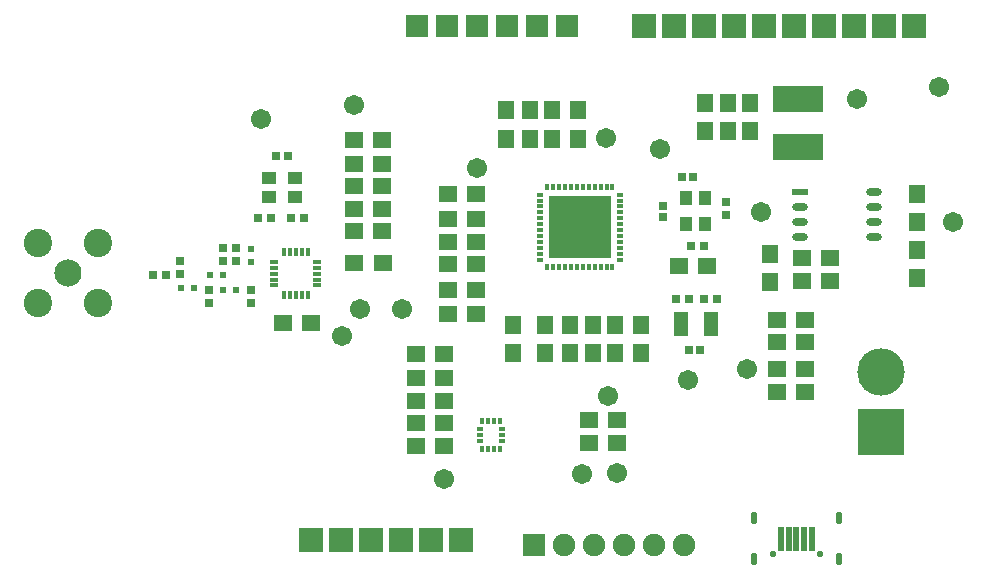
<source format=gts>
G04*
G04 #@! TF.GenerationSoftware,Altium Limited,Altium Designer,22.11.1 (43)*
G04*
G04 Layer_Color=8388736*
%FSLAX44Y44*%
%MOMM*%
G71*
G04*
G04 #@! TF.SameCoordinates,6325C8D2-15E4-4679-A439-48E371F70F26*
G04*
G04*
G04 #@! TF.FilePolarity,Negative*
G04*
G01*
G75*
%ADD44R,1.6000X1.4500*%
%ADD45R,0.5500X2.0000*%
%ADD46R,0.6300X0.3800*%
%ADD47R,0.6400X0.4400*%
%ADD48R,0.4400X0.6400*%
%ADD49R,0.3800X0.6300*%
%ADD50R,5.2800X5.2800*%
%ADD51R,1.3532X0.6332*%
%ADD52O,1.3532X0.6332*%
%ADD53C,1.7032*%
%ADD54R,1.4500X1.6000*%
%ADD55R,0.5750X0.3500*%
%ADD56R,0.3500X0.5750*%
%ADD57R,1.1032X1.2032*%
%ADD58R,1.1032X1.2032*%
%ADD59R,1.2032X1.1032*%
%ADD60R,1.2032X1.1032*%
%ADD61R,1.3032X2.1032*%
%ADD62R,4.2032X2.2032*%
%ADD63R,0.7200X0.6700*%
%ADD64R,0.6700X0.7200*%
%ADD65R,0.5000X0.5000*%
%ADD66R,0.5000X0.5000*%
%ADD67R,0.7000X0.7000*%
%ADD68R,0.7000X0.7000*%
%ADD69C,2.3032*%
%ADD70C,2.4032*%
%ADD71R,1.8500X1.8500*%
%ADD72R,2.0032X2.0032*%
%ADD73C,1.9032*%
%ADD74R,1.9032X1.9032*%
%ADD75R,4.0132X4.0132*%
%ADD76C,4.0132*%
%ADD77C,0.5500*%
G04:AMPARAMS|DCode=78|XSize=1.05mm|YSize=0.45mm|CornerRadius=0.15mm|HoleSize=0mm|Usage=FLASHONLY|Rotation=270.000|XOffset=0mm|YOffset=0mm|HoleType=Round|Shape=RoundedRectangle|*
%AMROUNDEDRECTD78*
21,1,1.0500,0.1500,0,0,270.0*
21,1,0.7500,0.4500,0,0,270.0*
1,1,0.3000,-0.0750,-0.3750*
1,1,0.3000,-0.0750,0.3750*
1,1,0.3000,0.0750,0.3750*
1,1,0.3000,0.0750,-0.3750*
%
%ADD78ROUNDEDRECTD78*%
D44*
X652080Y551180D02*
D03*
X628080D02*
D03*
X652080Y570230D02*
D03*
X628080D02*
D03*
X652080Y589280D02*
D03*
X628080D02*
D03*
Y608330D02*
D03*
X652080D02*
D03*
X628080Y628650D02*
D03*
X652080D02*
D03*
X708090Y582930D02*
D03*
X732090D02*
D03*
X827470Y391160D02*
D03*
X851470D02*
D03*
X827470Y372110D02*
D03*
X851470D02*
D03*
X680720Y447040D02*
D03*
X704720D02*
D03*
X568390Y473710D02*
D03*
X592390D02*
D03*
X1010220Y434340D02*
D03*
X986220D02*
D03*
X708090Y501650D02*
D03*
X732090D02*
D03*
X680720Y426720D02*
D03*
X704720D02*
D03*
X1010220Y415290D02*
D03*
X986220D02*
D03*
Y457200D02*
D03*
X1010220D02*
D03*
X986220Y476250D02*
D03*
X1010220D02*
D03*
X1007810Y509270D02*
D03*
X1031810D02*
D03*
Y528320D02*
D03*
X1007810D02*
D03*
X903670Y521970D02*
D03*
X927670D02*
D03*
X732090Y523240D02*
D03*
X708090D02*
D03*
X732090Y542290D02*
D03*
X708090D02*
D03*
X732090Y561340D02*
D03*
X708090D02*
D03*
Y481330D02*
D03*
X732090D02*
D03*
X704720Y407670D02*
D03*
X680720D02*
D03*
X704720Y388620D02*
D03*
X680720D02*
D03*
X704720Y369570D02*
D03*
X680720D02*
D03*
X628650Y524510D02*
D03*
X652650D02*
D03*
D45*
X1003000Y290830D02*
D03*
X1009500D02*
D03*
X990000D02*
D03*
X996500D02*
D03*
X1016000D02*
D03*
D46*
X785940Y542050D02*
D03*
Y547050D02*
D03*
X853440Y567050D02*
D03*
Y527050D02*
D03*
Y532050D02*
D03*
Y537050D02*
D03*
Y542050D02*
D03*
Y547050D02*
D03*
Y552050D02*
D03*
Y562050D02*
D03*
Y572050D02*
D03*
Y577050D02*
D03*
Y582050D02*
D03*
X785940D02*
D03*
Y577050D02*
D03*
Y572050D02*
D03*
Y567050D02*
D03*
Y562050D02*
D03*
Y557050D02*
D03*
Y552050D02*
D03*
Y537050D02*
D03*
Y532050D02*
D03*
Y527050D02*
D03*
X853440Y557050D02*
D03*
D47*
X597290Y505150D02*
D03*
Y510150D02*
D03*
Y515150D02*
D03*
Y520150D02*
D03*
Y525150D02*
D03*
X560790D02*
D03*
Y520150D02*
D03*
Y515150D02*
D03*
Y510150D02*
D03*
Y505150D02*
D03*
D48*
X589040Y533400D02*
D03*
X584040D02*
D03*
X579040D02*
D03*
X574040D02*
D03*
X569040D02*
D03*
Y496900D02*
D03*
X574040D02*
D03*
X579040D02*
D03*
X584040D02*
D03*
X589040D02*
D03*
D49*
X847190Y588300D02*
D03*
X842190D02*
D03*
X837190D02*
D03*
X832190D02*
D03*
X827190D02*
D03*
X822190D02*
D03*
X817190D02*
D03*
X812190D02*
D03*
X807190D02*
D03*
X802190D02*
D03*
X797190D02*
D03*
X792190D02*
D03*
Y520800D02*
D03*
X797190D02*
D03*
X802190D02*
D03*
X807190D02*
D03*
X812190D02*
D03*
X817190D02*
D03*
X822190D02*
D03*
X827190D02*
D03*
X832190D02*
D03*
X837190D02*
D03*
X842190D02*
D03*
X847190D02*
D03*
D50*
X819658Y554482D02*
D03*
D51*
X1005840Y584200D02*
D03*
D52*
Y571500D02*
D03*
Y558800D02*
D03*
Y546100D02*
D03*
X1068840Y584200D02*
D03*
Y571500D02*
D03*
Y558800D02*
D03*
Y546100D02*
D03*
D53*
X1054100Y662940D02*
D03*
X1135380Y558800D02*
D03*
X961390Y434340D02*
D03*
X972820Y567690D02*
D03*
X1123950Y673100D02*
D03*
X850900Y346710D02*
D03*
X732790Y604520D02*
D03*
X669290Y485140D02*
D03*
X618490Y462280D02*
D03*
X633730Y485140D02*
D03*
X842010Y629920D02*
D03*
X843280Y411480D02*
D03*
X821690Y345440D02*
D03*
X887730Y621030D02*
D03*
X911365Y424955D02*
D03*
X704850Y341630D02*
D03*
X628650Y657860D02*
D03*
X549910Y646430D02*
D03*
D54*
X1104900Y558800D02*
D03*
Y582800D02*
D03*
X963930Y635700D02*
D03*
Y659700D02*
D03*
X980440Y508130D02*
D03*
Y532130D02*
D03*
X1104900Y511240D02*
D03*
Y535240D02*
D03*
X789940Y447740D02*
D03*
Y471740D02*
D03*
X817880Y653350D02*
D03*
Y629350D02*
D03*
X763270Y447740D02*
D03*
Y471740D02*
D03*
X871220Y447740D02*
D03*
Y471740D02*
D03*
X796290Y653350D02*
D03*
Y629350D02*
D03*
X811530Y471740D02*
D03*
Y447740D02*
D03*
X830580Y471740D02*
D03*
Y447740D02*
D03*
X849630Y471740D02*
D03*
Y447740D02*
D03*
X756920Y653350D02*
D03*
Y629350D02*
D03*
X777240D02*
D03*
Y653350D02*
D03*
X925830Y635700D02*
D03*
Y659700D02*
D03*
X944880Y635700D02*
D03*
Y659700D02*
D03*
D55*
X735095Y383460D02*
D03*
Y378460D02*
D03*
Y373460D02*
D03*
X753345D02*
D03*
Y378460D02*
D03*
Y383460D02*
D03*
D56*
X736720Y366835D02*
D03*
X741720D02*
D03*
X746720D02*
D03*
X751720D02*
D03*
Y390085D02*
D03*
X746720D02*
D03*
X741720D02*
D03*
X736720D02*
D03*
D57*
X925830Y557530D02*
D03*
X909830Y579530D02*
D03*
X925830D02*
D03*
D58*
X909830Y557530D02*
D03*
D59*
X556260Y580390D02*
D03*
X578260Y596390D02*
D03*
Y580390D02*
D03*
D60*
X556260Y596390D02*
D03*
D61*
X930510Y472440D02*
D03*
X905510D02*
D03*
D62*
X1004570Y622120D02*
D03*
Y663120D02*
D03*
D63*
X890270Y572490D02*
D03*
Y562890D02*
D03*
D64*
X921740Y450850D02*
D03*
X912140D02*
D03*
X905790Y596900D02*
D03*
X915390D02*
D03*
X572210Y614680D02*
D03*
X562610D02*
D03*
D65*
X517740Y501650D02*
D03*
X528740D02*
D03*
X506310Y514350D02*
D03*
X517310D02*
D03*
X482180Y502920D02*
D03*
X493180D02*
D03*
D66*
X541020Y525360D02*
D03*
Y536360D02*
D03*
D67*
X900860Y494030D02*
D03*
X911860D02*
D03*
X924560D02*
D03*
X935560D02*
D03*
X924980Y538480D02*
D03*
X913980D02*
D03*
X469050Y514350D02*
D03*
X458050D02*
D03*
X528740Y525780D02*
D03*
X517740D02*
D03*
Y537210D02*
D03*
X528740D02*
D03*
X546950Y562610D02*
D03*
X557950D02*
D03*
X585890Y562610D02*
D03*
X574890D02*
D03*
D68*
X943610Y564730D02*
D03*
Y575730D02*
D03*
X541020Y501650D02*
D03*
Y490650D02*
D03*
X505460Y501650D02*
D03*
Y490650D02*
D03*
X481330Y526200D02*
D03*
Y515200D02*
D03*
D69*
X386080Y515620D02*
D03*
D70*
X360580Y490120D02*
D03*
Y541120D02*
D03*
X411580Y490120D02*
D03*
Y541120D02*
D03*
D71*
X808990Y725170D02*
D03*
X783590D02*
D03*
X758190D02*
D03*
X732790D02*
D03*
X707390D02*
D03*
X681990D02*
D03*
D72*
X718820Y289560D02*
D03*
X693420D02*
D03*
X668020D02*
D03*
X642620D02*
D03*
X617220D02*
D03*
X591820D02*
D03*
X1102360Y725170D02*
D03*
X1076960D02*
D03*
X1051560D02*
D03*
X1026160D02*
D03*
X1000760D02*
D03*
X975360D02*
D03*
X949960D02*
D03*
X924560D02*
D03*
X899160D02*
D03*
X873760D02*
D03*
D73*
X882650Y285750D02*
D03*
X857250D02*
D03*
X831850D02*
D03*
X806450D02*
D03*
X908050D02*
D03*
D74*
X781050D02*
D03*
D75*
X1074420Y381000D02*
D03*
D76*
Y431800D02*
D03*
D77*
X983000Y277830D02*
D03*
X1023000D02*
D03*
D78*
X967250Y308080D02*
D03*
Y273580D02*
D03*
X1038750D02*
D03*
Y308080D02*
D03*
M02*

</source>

┄┄┄┄┄┄┄┄┄┄┄┄┄┄┄┄┄┄┄┄

REQUIREMENT: Would you please repeat the lines above exactly, from the first line of the listing through the line holding "1,1,0.3000,0.0750,0.3750*", with nothing added and no pictures?

RESPONSE TO THIS TASK:
<source format=gts>
G04*
G04 #@! TF.GenerationSoftware,Altium Limited,Altium Designer,22.11.1 (43)*
G04*
G04 Layer_Color=8388736*
%FSLAX44Y44*%
%MOMM*%
G71*
G04*
G04 #@! TF.SameCoordinates,6325C8D2-15E4-4679-A439-48E371F70F26*
G04*
G04*
G04 #@! TF.FilePolarity,Negative*
G04*
G01*
G75*
%ADD44R,1.6000X1.4500*%
%ADD45R,0.5500X2.0000*%
%ADD46R,0.6300X0.3800*%
%ADD47R,0.6400X0.4400*%
%ADD48R,0.4400X0.6400*%
%ADD49R,0.3800X0.6300*%
%ADD50R,5.2800X5.2800*%
%ADD51R,1.3532X0.6332*%
%ADD52O,1.3532X0.6332*%
%ADD53C,1.7032*%
%ADD54R,1.4500X1.6000*%
%ADD55R,0.5750X0.3500*%
%ADD56R,0.3500X0.5750*%
%ADD57R,1.1032X1.2032*%
%ADD58R,1.1032X1.2032*%
%ADD59R,1.2032X1.1032*%
%ADD60R,1.2032X1.1032*%
%ADD61R,1.3032X2.1032*%
%ADD62R,4.2032X2.2032*%
%ADD63R,0.7200X0.6700*%
%ADD64R,0.6700X0.7200*%
%ADD65R,0.5000X0.5000*%
%ADD66R,0.5000X0.5000*%
%ADD67R,0.7000X0.7000*%
%ADD68R,0.7000X0.7000*%
%ADD69C,2.3032*%
%ADD70C,2.4032*%
%ADD71R,1.8500X1.8500*%
%ADD72R,2.0032X2.0032*%
%ADD73C,1.9032*%
%ADD74R,1.9032X1.9032*%
%ADD75R,4.0132X4.0132*%
%ADD76C,4.0132*%
%ADD77C,0.5500*%
G04:AMPARAMS|DCode=78|XSize=1.05mm|YSize=0.45mm|CornerRadius=0.15mm|HoleSize=0mm|Usage=FLASHONLY|Rotation=270.000|XOffset=0mm|YOffset=0mm|HoleType=Round|Shape=RoundedRectangle|*
%AMROUNDEDRECTD78*
21,1,1.0500,0.1500,0,0,270.0*
21,1,0.7500,0.4500,0,0,270.0*
1,1,0.3000,-0.0750,-0.3750*
1,1,0.3000,-0.0750,0.3750*
1,1,0.3000,0.0750,0.3750*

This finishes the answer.